Les récentes annonces du ministre de la Transition énergétique ont fait couler beaucoup d’encre. Nicolas Hulot réfléchirait en effet à taxer plus lourdement les propriétaires de logements dits « passoires énergétiques », c’est-à-dire particulièrement mal isolés. Mais est-ce réellement ce qu’il faut faire ?

Nicolas Hulot, ministre de Transition énergétique, a présenté il y a quinze jours son « plan climat » avec différentes mesures, dont la transformation du crédit d’impôt pour la transition énergétique (CITE) en prime afin que l’argent soit versé avant les travaux et non après. Mais la polémique est née après la révélation d’un document de travail par le Parisien le 4 octobre dernier : il serait aussi en train d’étudier des solutions « choc » à l’encontre des propriétaires de logements affichant une faible performance énergétique pour les inciter à réaliser des travaux d’isolation.
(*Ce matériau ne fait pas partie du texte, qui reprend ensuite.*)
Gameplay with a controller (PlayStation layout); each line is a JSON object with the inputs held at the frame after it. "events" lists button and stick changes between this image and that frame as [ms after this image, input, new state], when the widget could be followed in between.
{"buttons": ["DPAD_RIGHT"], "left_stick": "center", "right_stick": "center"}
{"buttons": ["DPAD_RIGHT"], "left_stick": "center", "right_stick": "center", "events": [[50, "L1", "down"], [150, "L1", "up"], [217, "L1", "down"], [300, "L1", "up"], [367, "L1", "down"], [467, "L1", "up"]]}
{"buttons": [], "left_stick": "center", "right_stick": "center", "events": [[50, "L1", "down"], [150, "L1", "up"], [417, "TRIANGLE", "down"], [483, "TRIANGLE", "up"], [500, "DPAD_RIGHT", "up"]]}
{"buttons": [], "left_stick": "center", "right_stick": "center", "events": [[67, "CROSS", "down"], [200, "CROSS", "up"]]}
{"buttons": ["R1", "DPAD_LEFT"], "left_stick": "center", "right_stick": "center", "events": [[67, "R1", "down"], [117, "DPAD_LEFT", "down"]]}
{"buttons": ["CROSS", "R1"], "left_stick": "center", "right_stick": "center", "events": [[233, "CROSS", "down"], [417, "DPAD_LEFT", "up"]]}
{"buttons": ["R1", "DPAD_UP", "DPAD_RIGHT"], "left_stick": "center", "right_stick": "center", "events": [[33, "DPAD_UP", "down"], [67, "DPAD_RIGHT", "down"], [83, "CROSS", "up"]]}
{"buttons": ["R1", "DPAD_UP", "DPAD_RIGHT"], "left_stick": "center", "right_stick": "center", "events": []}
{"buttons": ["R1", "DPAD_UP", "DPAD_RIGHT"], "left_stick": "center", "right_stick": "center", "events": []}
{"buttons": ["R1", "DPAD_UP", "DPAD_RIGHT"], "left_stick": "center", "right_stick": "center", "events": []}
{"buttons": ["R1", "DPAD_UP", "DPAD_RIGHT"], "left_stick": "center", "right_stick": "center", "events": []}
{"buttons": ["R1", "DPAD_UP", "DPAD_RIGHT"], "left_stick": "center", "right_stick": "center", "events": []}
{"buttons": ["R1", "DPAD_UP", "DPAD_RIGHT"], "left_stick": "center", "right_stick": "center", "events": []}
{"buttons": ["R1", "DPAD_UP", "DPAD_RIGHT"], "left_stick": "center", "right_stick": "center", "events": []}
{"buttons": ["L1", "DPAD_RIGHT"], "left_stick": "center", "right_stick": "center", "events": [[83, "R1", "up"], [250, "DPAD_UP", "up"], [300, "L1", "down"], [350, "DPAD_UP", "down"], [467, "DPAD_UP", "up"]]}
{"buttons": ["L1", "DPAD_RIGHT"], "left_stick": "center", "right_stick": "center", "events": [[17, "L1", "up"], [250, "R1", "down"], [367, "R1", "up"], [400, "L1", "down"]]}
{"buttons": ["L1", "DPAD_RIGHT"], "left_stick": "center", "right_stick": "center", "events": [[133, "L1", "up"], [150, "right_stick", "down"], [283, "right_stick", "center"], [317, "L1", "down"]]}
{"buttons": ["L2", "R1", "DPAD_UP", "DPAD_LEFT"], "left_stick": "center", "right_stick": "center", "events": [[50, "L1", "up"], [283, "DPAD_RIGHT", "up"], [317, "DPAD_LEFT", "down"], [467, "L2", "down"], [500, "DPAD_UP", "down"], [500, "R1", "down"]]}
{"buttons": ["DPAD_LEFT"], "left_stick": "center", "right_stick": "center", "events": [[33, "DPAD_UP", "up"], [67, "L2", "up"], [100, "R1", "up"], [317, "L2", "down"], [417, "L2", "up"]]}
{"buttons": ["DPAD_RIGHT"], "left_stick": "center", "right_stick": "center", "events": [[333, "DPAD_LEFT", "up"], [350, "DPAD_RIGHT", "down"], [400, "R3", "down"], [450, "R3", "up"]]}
La première serait la création d’un système de bonus-malus sur la fiscalité des propriétaires, similaire à ce qui existe déjà dans l’automobile. Il s’agirait de taxer plus lourdement le propriétaire d’un logement dont les performances énergétiques sont jugées insuffisantes, du fait d’une mauvaise isolation, ou d’un système de chauffage obsolète ou polluant.

La seconde consiste à obliger une personne vendant un logement « passoire thermique » à faire auparavant les travaux d’amélioration nécessaires (à sa charge), sous peine de voir ses frais de mutation augmenter.

Par ailleurs, un locataire pourrait avoir la possibilité de partager sa facture d’énergie avec son propriétaire si celle-ci était trop élevée du fait d’une mauvaise isolation.

Enfin, un « passeport énergétique » pourrait aussi être imposé aux logements affichant un DPE classé F ou G, avec des obligations de travaux étalées dans le temps et l’objectif d’obtenir à terme une étiquette A ou B.

Taxer les propriétaires, une bonne solution ?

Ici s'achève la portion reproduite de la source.